In 1966, a widowed Dr. King married a second cousin, Patricia, who happened to be of a different faith, and persuaded him to convert to hers, Mormonism, a religion as unique to America as jazz and Dixieland that reached across Atlantic shores to attract converts from the British Isles and Scandinavia in its formative years in order to populate the American West with those for a yearning for a new and different Zion amid the seagulls and sagebrush.

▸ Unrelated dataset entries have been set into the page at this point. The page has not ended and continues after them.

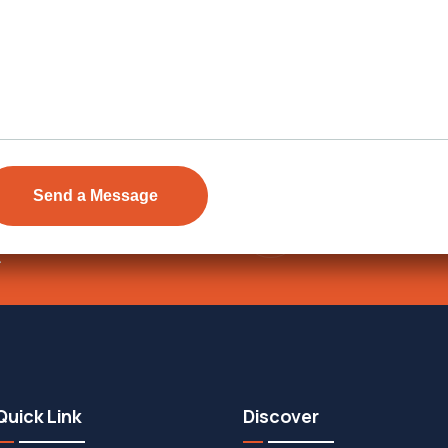
Send Email
ens Township,
info@vevarea
.
Quick Link
Discover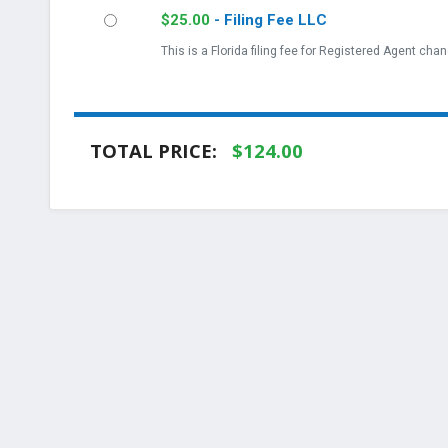
$
25.00
- Filing Fee LLC
This is a Florida filing fee for Registered Agent chan
TOTAL PRICE:
$
124.00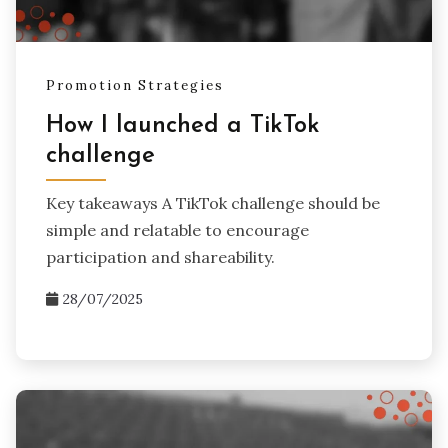
Promotion Strategies
How I launched a TikTok
challenge
Key takeaways A TikTok challenge should be
simple and relatable to encourage
participation and shareability.
28/07/2025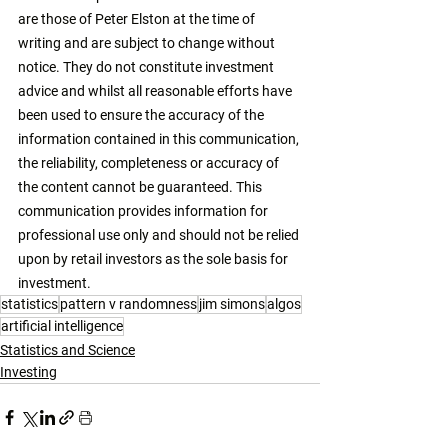
are those of Peter Elston at the time of 
writing and are subject to change without 
notice. They do not constitute investment 
advice and whilst all reasonable efforts have 
been used to ensure the accuracy of the 
information contained in this communication, 
the reliability, completeness or accuracy of 
the content cannot be guaranteed. This 
communication provides information for 
professional use only and should not be relied 
upon by retail investors as the sole basis for 
investment. 
statistics
pattern v randomness
jim simons
algos
artificial intelligence
Statistics and Science
Investing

Eventually, it pulled him, too, and in 1971 he left an esteemed job as Assistant Director of the British Council in charge of Education, a position that had taken him throughout Europe, Persia and Pakistan in order to accept a teaching position in the English department of the LDS Church's flagship university named after Mormon prophet Brigham Young, an hour south of Salt Lake City in Provo, Utah. There he became an icon, an institution, a singular scholar in Shakespeare, a legend of linguistics.

He was twice decorated by the Queen of England for his service to crown and country, as Officer of the British Empire (OBE) and Commander of the British Empire (CBE). He was a published poet of some considerable renown, whose primary influences were claimed to include Eliot, Yeats, and primarily, Andrew Marvell. He distingished himself as a leader instituting programs teaching English as a second language abroad. He was a founding member of the Vetenkaps Society in Sweden and longtime member of the British Atheneum Club.

I think of him in his little office down the hall from mine, quoting Shakespeare. An owl in his tree.

Dr. Arthur Henry King retired from teaching at Brigham Young University in 1997 due to increasing ill health from Parkinson's disease. He died in 2000 at the age of 89.


Painting of Arthur Henry King by Nathan Florence, oil on canvas, hangs in the Humanities Reference Department, Harold B. Lee Library, Brigham Young University, Provo, Utah.